| TASK DIRECTIONS |
Would you reproduce each of the records below precisely, with the pictures left out?

Start of RECORD SET

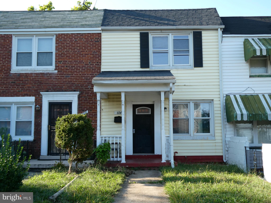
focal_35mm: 40
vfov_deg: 36.0
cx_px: 136
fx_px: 313
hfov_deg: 46.8
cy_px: 102
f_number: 3.8
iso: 80
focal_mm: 7.2
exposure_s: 1/200
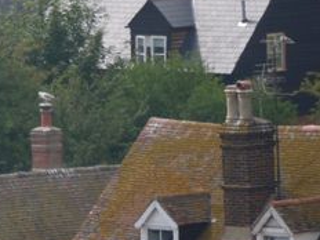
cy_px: -186
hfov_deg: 1.1
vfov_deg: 0.8
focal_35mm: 1766
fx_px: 16325
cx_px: -274
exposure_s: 1/400
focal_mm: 200
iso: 100
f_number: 5.6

End of RECORD SET

| EXERCISE OUTPUT |
focal_35mm: 40
vfov_deg: 36.0
cx_px: 136
fx_px: 313
hfov_deg: 46.8
cy_px: 102
f_number: 3.8
iso: 80
focal_mm: 7.2
exposure_s: 1/200
cy_px: -186
hfov_deg: 1.1
vfov_deg: 0.8
focal_35mm: 1766
fx_px: 16325
cx_px: -274
exposure_s: 1/400
focal_mm: 200
iso: 100
f_number: 5.6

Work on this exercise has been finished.